Back in the 90s, I was invited to give a talk at a professional development day for teachers about the adverse effects of indoor air quality on learning. I arrived early at the school where the event was taking place and wandered the halls to kill time. All the walls were decorated with Earth Day bristol board projects made by the students, portraying the ecology topics of that era, such as saving the whales, acid rain, and the obviously time-honoured subject of deforestation. I remember wondering why there was not one project among the hundreds I looked at that made any mention of the fact that the human animal was also being poisoned by the environment.
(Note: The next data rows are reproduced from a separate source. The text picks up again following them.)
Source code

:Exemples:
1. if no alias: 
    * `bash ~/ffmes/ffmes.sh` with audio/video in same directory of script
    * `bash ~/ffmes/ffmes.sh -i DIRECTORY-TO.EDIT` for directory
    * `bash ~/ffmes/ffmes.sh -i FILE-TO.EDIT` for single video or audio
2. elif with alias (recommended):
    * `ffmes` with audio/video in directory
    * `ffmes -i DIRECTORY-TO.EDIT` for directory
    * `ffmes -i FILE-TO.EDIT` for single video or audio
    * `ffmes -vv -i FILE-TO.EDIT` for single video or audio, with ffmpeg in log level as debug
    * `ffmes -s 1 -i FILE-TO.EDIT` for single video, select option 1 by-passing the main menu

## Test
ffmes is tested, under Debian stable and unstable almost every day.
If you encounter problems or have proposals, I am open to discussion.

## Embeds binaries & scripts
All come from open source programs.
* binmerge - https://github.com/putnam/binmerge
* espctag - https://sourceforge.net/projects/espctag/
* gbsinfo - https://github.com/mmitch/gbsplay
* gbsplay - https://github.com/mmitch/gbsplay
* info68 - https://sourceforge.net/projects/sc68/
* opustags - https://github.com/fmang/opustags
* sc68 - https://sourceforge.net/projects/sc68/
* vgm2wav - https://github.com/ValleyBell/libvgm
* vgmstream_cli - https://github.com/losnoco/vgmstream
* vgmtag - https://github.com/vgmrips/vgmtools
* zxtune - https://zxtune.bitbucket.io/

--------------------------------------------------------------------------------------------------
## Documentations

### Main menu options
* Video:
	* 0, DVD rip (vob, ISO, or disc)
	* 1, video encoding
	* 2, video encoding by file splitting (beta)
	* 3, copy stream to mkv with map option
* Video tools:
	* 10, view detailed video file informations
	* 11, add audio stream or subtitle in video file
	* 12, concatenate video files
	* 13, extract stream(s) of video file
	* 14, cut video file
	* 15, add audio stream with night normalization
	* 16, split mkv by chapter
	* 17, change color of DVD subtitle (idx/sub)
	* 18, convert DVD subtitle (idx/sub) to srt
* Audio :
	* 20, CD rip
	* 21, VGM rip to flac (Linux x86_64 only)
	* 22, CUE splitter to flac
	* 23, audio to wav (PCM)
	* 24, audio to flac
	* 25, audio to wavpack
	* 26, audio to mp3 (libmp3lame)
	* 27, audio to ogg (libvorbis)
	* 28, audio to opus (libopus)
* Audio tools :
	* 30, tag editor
I love Earth Day. I love the concept. It’s a wonderful testimony to the human spirit. But 20 years after my bristol board school experience, I have yet to see projects created specifically to protect today’s newborn babies from a life of disability, the prevalence of which keeps increasing due to the relentless, daily exposures we all have to pollutants in our air, food and water. The effect of the environment on human health is still not a part of our education curriculum – not in elementary or high school. And very little is taught to up and coming doctors in medical schools.
Maybe we should pay more attention to the name given to this day by the United Nations and World Health Organization – Mother Earth Day.